An Israel Defense Forces soldier was confined to an army base for a weekend as punishment for putting dairy and meat products in the same refrigerator.
According to Channel 12 news, he put cheese and cold cuts on the same shelf in a refrigerator on his base.
Under Jewish dietary laws, which the IDF adheres to, it is forbidden to mix meat and dairy together.
In a statement on the confinement of the soldier, a member of the Armored Corps, the IDF said he violated the rules of the base, even though he had been aware of the commands.
A Yisrael Beytenu lawmaker on Saturday condemned the army’s punishment of the soldier, warning it could portend further religious strictures on troops.
“Today they forbid putting milk and meat together in the same fridge. Tomorrow they’ll forbid girls from enlisting in the army. In two days we’ll become the army for the defense of Jewish law,” MK Evgeny Sova wrote on Facebook.
“We should stop this quickly,” he added.
Sova, a former Russian-language journalist, said he reached out to the army chief of staff’s office over the incident but has yet to receive a response.
The military’s latest incarceration figures were released last week, showing some 10,000 Israeli soldiers, or approximately one in every 15 servicemembers, spent time in a military prison in the past year.
Chief Military Defense Counsel Ran Cohen, whose unit represents soldiers on trial, said the practice of leaving judgment and punishment up to the discretion of commanders for low-level crimes gives far too much power to these officers, who use prison “as a default choice, rather than a last resort,” and called for a rethinking of the process.
Yisrael Beytenu, a right-wing secular party which receives much of its support from Russian-speaking immigrants, has made issues of religion and state a central plank of its campaign for Knesset elections on September 17.
The elections were called after Prime Minister Benjamin Netanyahu was unable to form a government after national elections in April, a failure he pinned on Yisrael Beytenu and its leader Avigdor Liberman as without the party’s five seats the premier was left one seat shy of a ruling majority.
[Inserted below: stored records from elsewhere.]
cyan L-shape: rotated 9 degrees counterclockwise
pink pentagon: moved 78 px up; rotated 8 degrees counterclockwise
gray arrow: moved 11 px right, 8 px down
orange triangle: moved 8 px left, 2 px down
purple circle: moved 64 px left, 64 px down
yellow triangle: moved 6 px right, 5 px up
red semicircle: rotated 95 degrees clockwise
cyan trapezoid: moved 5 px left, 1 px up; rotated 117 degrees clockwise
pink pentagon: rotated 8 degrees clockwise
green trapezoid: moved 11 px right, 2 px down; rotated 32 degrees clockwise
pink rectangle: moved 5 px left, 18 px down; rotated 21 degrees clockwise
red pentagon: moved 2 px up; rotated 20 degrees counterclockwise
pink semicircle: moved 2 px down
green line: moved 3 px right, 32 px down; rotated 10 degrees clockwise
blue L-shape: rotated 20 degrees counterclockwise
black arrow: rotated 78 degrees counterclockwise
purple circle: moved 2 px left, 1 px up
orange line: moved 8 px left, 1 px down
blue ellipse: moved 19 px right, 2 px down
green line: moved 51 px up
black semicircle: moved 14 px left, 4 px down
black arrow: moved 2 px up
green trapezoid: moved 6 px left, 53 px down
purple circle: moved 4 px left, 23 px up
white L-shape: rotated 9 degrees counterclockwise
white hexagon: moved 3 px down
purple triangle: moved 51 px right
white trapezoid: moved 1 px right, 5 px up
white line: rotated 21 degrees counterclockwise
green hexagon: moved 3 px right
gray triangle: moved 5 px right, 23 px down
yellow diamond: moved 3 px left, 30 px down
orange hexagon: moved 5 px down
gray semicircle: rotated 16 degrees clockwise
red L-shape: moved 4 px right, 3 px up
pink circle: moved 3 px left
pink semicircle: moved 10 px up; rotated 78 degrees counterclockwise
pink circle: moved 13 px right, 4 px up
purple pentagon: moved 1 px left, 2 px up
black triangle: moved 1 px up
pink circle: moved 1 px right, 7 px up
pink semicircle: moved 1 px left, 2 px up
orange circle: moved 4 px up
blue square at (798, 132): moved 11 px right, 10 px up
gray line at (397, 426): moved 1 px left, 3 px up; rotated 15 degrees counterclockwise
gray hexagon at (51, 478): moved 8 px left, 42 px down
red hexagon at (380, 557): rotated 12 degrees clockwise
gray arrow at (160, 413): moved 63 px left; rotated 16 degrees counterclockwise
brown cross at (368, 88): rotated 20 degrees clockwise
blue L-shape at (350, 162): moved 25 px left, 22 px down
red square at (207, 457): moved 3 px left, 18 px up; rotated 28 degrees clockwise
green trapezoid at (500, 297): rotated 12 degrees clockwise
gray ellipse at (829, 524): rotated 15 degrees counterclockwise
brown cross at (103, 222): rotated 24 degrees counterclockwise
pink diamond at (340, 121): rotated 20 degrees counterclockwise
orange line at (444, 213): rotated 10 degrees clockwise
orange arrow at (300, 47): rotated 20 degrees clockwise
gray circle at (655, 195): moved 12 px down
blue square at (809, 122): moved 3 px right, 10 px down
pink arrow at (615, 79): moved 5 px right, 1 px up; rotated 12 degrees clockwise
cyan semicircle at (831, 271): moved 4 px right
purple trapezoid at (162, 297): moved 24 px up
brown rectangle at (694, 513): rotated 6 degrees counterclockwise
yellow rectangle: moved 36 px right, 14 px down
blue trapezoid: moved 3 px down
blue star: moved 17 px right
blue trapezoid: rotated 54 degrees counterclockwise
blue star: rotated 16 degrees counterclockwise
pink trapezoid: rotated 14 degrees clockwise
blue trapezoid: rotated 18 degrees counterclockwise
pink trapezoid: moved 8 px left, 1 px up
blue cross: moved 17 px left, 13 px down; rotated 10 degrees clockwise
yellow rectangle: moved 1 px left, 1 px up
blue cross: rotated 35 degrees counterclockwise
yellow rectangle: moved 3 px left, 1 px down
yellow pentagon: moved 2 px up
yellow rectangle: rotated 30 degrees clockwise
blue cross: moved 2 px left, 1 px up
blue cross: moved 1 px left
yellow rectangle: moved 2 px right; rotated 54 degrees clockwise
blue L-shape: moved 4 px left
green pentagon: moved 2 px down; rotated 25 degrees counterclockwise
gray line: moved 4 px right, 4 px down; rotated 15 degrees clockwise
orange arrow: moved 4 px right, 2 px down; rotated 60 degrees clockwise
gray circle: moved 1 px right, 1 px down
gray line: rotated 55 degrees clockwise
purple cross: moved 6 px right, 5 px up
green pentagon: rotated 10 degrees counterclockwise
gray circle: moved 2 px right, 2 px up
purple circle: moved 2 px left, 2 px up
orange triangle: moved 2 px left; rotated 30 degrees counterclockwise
While Liberman cited a litany of issues for his refusal to join Netanyahu’s proposed government, the main point of contention was his call for the passage of a Defense Ministry-drafted bill regulating exemptions to military service for Haredi seminary students.
Ultra-Orthodox parties, who have made up a key part of Netanyahu’s governing coalitions, rejected Liberman’s demand the bill be passed without changes.
Also Saturday, Yisrael Beytenu MK Eli Avidar decried what he said was a lack of an effective opposition to Netanyahu in the Knesset.
“There is no opposition in the Knesset. Netanyahu has no opposition in Likud, my friends there don’t open their mouths. He has no opposition on the right, in the national religious parties or [opposition] Blue and White,” Avidar said at an event in the Tel Aviv suburb of Holon.
“[Blue and White] got 35 seats, entered the Knesset and climbed into [their] sleeping bags,” he added.
Avidar said because of this lack of pushback, “Netanyahu can promise the ultra-Orthodox heaven and earth.”
“If the public knew what he promised the ultra-Orthodox parties, it would be in shock,” the Yisrael Beytenu lawmaker said.
Avidar did not say what these promises were, but earlier this month Channel 13 news reported Netanyahu agreed to an ultra-Orthodox demand to allow gender segregation in public spaces.
Netanyahu’s Likud party said in response to the report that the issue had not been finalized and the premier had sought to soften the demands of the ultra-Orthodox and national religious factions pertaining to matters of religion and state during the coalition talks.